[Saved entries]
=== Section Start ===

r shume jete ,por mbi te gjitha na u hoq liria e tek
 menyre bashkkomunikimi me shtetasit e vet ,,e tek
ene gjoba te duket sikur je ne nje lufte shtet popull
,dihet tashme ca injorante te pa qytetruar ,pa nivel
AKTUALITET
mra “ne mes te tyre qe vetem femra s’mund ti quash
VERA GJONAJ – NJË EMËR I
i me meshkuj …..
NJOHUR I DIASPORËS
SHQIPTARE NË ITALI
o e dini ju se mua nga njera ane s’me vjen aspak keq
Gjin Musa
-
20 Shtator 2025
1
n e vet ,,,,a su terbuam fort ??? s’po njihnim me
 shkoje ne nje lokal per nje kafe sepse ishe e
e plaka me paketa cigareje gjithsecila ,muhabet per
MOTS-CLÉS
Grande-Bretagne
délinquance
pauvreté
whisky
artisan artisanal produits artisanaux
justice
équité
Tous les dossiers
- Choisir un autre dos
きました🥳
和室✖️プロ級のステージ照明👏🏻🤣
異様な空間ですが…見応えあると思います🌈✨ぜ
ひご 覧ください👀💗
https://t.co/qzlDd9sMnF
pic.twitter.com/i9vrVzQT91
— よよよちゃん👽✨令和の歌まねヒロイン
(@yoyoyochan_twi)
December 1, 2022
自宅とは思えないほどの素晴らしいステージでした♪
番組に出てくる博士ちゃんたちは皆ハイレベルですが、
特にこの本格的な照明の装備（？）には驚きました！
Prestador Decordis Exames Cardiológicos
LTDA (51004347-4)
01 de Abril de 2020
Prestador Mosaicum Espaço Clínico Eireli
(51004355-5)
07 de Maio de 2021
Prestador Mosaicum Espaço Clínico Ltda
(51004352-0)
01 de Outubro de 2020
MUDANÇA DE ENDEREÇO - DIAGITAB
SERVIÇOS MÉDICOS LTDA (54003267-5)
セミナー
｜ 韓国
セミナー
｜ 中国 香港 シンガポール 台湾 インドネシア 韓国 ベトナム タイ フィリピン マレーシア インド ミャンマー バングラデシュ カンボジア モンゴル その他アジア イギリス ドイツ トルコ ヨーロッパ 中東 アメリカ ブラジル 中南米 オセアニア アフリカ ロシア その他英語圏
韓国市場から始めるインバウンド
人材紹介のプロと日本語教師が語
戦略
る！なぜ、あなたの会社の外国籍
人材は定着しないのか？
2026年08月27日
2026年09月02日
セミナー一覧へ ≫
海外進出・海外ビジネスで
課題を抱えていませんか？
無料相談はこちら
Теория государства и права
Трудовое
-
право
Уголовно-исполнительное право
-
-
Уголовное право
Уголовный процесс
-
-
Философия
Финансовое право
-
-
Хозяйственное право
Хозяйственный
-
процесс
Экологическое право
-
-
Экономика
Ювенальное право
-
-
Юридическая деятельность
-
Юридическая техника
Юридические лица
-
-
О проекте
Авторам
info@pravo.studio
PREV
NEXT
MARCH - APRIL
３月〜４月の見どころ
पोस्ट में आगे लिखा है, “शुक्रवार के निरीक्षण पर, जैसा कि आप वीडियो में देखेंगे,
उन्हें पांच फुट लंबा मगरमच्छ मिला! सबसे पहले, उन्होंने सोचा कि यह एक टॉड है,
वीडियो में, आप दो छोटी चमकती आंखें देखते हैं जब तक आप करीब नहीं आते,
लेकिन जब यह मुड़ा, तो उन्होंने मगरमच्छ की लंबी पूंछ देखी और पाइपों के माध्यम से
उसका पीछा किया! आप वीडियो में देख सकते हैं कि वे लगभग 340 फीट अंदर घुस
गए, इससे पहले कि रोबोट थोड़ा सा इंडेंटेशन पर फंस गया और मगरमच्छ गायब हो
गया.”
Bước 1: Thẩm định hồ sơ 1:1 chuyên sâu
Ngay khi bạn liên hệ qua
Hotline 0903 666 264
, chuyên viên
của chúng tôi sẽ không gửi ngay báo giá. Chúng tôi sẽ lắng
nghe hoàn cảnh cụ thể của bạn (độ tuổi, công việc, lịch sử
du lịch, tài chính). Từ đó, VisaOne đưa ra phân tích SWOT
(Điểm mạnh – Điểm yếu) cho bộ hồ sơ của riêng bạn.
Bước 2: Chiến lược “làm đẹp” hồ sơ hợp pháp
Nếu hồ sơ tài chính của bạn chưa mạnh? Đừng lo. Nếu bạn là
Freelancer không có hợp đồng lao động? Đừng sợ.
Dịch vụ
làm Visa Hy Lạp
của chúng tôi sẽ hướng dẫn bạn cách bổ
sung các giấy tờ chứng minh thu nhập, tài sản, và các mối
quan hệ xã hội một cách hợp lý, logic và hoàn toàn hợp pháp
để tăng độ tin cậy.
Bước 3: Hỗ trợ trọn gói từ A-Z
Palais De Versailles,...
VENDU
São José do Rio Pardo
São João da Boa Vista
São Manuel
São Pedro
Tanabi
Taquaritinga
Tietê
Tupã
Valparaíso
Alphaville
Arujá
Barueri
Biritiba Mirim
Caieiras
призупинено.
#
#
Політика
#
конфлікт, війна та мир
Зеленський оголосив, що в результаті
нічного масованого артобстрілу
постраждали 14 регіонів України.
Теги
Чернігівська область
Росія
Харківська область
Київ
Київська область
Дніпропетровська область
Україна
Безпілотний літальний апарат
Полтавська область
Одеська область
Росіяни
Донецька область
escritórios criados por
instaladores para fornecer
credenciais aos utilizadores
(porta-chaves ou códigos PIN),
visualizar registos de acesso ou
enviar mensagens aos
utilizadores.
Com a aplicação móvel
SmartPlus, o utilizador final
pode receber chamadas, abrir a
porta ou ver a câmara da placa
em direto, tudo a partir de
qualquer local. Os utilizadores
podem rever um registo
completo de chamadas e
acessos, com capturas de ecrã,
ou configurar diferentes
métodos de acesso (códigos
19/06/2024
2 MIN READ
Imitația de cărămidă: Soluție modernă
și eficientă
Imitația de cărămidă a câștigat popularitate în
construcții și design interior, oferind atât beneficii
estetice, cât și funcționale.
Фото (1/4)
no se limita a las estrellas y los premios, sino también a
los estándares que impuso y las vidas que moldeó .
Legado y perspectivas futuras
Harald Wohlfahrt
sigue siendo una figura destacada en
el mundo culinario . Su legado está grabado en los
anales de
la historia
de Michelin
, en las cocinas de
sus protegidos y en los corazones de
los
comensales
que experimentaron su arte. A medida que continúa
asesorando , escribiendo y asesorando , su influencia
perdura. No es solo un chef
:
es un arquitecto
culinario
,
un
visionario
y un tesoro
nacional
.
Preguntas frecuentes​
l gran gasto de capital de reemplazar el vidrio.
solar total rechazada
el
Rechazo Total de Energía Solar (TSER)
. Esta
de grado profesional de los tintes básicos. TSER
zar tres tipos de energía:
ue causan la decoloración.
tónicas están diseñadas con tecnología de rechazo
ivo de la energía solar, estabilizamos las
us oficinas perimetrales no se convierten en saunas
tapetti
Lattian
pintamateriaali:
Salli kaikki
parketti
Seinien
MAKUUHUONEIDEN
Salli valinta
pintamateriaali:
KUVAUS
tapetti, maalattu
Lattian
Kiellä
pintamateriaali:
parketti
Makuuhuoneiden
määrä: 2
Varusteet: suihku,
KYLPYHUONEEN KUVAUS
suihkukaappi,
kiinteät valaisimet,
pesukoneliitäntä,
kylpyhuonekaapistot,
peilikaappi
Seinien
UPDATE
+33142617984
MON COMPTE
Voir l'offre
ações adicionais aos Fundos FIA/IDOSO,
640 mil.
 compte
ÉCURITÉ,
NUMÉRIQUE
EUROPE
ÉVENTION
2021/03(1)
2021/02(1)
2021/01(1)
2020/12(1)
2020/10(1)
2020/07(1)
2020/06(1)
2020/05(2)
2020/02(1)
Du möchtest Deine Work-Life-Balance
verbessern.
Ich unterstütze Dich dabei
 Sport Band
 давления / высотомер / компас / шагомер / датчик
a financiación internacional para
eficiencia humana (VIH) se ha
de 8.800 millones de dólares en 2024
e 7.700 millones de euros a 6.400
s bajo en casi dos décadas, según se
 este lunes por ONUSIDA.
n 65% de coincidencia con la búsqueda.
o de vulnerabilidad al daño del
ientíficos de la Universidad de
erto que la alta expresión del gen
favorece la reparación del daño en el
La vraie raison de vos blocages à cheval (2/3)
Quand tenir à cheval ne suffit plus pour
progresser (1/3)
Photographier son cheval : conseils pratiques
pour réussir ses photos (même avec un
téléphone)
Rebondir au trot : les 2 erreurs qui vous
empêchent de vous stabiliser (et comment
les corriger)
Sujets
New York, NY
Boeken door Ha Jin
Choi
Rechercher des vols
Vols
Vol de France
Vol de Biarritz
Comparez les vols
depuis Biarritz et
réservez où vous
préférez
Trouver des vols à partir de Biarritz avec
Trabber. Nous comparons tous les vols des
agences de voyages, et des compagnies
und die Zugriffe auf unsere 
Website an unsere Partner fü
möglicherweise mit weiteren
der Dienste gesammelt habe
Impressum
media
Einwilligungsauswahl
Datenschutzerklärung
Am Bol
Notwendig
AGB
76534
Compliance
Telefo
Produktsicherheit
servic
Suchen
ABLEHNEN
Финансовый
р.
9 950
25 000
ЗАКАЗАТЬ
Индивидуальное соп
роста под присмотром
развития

=== Section End ===

Rewrite the data from its first line through the line containing "NJOHUR I DIASPORËS", inclusive, switching "AKTUALITET" to "LAJME" and leaving everything else unchanged.

r shume jete ,por mbi te gjitha na u hoq liria e tek
 menyre bashkkomunikimi me shtetasit e vet ,,e tek
ene gjoba te duket sikur je ne nje lufte shtet popull
,dihet tashme ca injorante te pa qytetruar ,pa nivel
LAJME
mra “ne mes te tyre qe vetem femra s’mund ti quash
VERA GJONAJ – NJË EMËR I
i me meshkuj …..
NJOHUR I DIASPORËS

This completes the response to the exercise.